U.S. Senators Gary Peters (D-MI) and Richard Burr (R-NC) introduced bipartisan legislation to help enforce trade laws for small and medium-sized businesses that are undercut by unfair trade practices. Under current law, the Commerce Department has the authority to self-initiate investigations into dumping and subsidies, but rarely utilizes this authority. The majority of their investigations begin only after companies or industry representatives lodge formal complaints. Small and medium-sized businesses, including agricultural producers, manufacturers, parts suppliers, and paper goods producers, often lack the resources needed to identify unfair practices and bring them to the attention of the Commerce Department.
“Small and mid-sized businesses in Michigan and across the country are working hard to make great products for consumers, but they often face unfair competition from foreign companies that flood American markets with artificially cheaper goods,” said Senator Peters. “Smaller companies with limited resources may not have the ability to identify trade violations, or worse, they fear retaliation from governments in foreign markets where they sell their products. This bipartisan bill will ensure American manufacturers and agricultural producers can compete on a level playing field.”

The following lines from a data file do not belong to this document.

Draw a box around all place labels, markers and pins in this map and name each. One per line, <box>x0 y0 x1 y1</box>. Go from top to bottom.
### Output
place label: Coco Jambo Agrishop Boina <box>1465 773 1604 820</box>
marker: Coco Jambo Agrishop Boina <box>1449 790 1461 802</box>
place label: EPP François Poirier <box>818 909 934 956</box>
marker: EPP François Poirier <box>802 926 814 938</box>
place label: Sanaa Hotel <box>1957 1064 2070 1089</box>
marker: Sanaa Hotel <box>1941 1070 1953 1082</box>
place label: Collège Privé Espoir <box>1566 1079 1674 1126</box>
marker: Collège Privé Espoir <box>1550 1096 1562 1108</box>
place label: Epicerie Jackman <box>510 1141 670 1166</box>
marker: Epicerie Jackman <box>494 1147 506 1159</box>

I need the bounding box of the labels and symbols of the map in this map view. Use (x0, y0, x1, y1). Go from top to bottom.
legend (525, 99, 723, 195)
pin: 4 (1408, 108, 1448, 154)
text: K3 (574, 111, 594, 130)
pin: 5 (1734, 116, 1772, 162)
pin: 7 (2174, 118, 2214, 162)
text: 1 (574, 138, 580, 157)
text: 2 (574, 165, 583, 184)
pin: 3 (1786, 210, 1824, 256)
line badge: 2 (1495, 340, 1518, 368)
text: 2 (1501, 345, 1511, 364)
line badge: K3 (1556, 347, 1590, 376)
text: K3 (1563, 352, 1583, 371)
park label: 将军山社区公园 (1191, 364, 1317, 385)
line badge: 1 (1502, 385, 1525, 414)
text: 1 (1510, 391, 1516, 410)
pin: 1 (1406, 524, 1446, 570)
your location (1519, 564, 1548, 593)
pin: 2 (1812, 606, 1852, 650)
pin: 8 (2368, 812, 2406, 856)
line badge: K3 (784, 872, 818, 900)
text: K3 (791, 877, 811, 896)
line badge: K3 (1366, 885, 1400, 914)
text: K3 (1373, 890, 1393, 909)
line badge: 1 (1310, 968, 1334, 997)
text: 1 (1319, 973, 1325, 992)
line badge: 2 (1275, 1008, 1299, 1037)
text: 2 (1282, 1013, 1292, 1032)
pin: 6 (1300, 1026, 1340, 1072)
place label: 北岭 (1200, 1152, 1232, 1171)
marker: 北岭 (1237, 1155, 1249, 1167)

“I’m pleased to join Senator Peters as a cosponsor of this legislation to encourage the Commerce Department’s International Trade Administration to flag more potential trade abuses for investigation,” said Senator Burr. “This bill will help put small and medium-sized business on a more level playing field against unfair imports. With Secretary Ross’ support, I hope my colleagues will join us to protect American trade in the global economy.”